(Circulation. 2003;107:e23.)
© 2003 American Heart Association, Inc.
Correspondence |
Assistant Professor - Pediatric Cardiology, The Childrens Hospital, University of Colorado - Health Science Center, 1056 E. 19th Ave, B-100, Denver, Colorado 80218, degroff.curt@tchden.org
To the Editor:
In the recently published article by Edvardsen et al1 in Circulation where Doppler strain rate (SDE) was compared with magnetic resonance imaging (MRI) tissue-tagged strain rate imaging, it is a significant loss for the readers that the differences in strains obtained from MRI and SDE were glossed over so casually by the authors.
As stated in the article, strain is the time integral of incremental strain rate. One assumes SDE performs this time integral for a small area on the echocardiographic image, with various sections of heart tissue moving through that small area during the heart cycle (ie, Doppler imaging cannot yet "track" tissue through the heart cycle), whereas MRI performs this time integral between "fixed" sections of heart tissue moving away or toward one another.
One analogy of SDE is that of observing a small area of a river from the banks of the river (Eulerian method of description) versus MRI, which is more akin to observing a small area of river while floating on the river (Lagrangian method of description).2
Even if "the limits of agreement between the techniques were relatively small," the 2 techniques are not measuring the same variable.

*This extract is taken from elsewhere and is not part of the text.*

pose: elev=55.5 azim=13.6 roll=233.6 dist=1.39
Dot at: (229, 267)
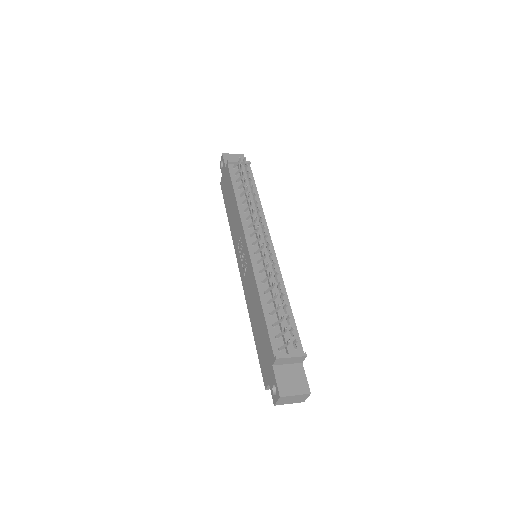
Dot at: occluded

If the 2 variables have a consistent relationship, as shown nicely in this study, then it should be stated as such.
References
Department of Cardiology, Rikshospitalet University Hospital, Oslo, Norway
Division of Cardiology, Johns Hopkins Hospital, Baltimore, Md
The comment from Dr DeGroff on our recently published article1 relates to the fundamental difference between measuring strain by Doppler echocardiography, where measurements are taken from a fixed point in space, and measuring strain by tagged magnetic resonance imaging (MRI), where measurements are taken from a fixed piece of myocardium. The latter technique gives a more accurate strain estimate for one particular myocardial region. Strain by Doppler echocardiography is limited to a 1-dimensional space, and one cannot correct for through-plane motion effects. Furthermore, strain by Doppler is dependent on the angle between the direction of the Doppler beam and that of tissue deformation.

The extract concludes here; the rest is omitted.